Look for the string "down" in the listing below and copy every line in which it appears.

## Available data
★ ★ ★ ★

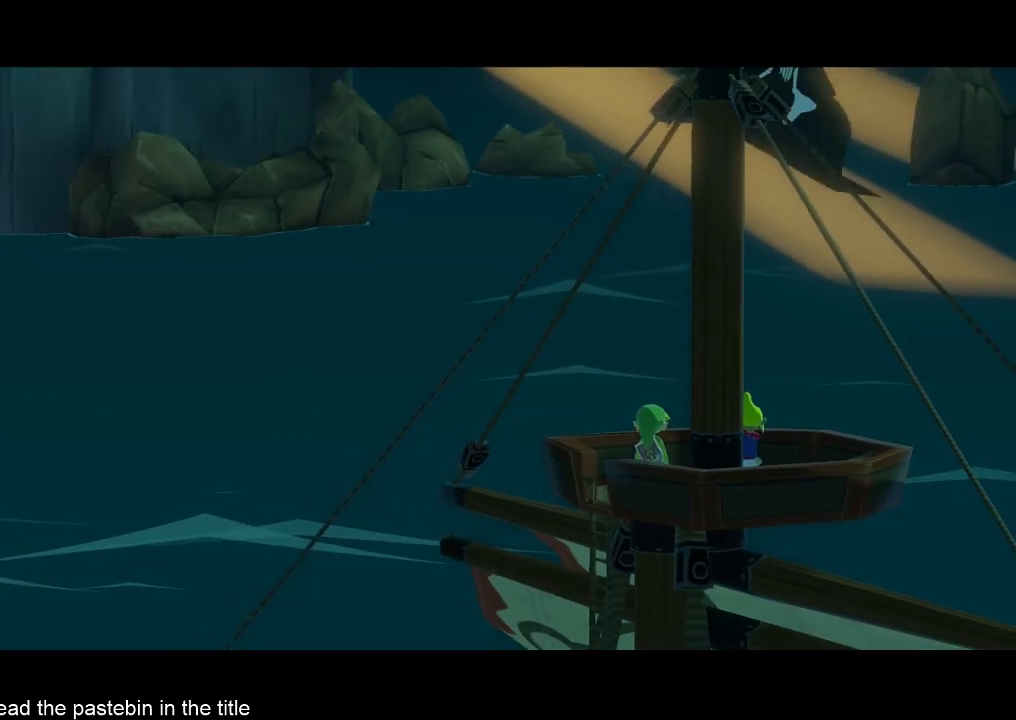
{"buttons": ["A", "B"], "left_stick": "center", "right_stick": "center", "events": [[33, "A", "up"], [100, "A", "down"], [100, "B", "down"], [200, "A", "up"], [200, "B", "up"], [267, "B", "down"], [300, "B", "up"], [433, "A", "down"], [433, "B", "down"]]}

★ ★ ★ ★

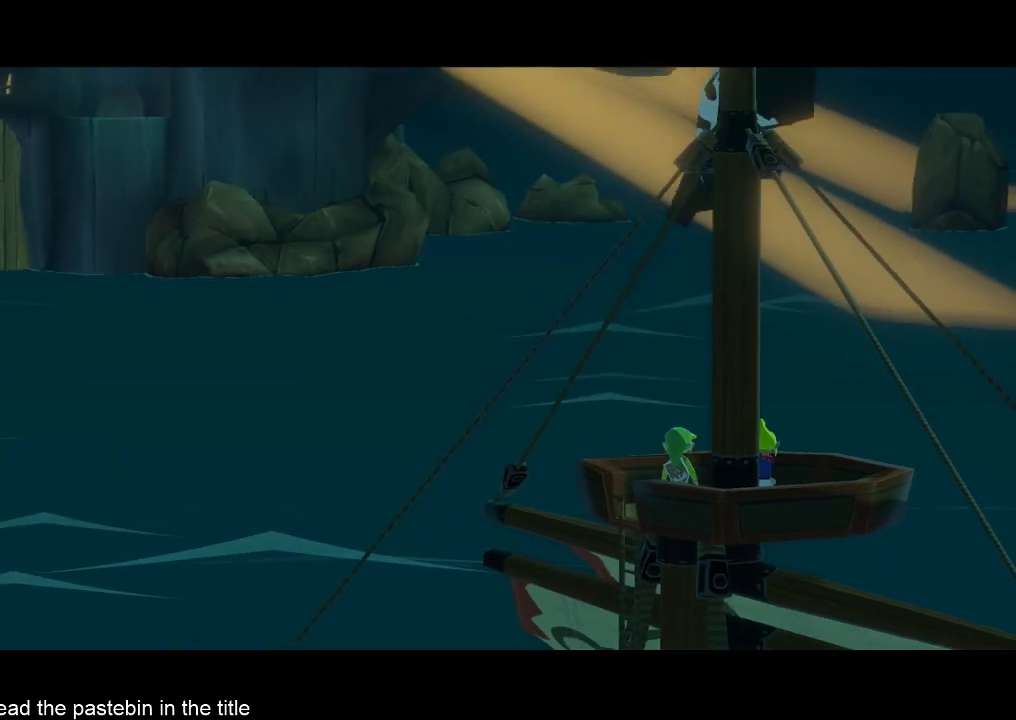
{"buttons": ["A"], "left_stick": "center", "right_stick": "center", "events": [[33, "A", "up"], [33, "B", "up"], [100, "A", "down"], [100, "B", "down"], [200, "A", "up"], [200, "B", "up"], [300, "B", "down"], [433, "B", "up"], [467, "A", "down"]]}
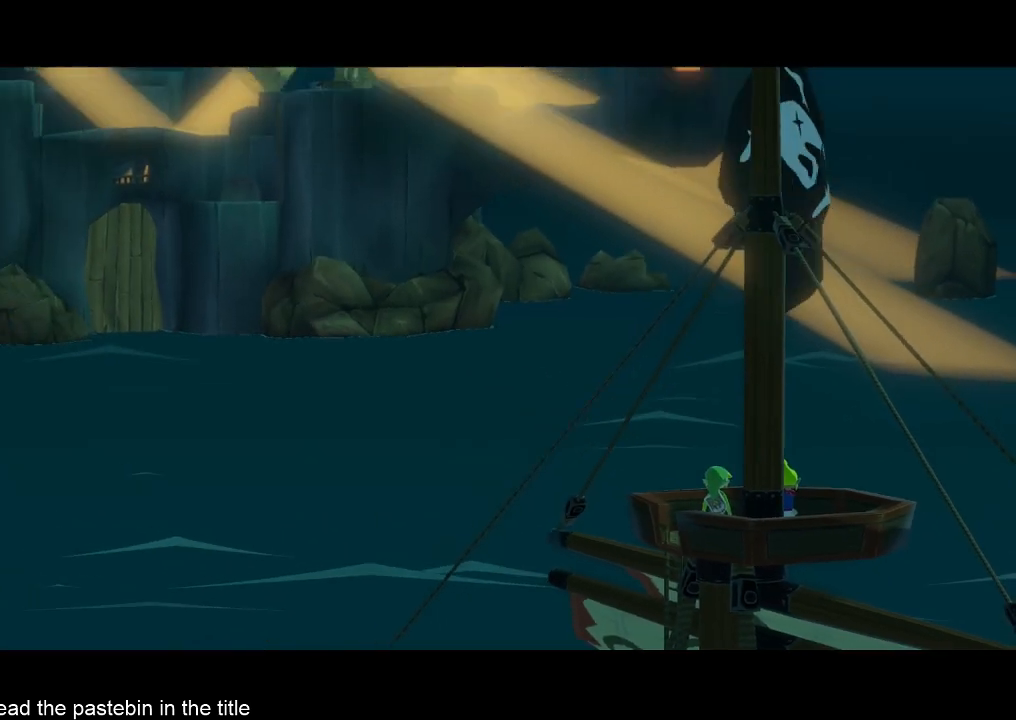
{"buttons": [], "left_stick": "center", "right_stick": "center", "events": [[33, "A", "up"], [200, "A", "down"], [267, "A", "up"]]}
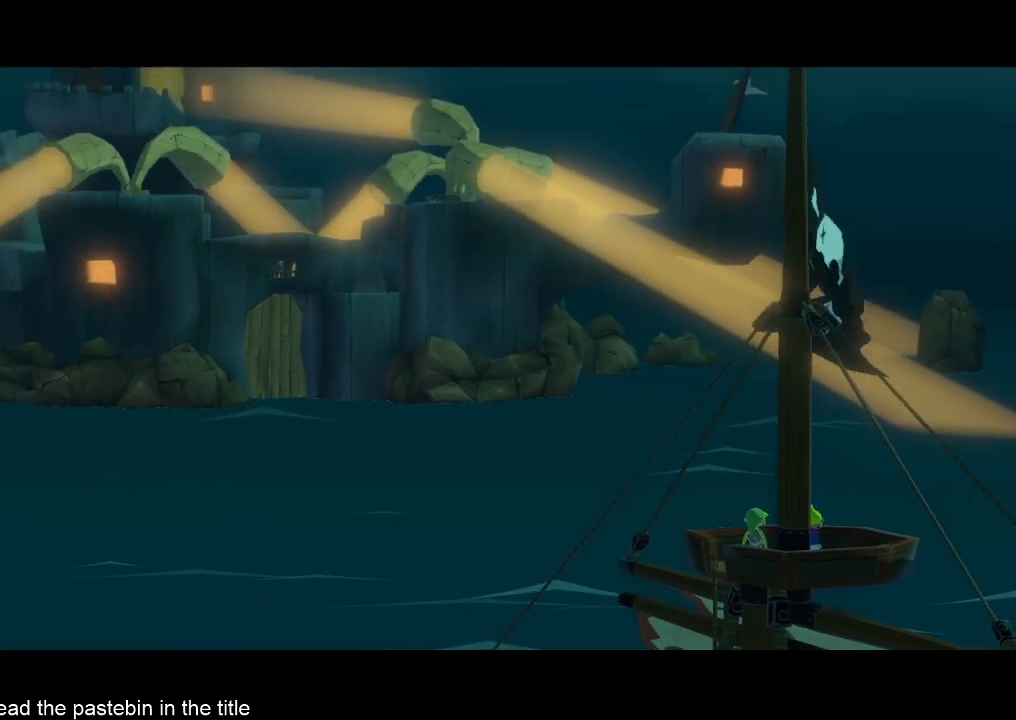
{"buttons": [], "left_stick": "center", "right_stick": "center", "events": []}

★ ★ ★ ★

## Task response
{"buttons": ["A", "B"], "left_stick": "center", "right_stick": "center", "events": [[33, "A", "up"], [100, "A", "down"], [100, "B", "down"], [200, "A", "up"], [200, "B", "up"], [267, "B", "down"], [300, "B", "up"], [433, "A", "down"], [433, "B", "down"]]}
{"buttons": ["A"], "left_stick": "center", "right_stick": "center", "events": [[33, "A", "up"], [33, "B", "up"], [100, "A", "down"], [100, "B", "down"], [200, "A", "up"], [200, "B", "up"], [300, "B", "down"], [433, "B", "up"], [467, "A", "down"]]}
{"buttons": [], "left_stick": "center", "right_stick": "center", "events": [[33, "A", "up"], [200, "A", "down"], [267, "A", "up"]]}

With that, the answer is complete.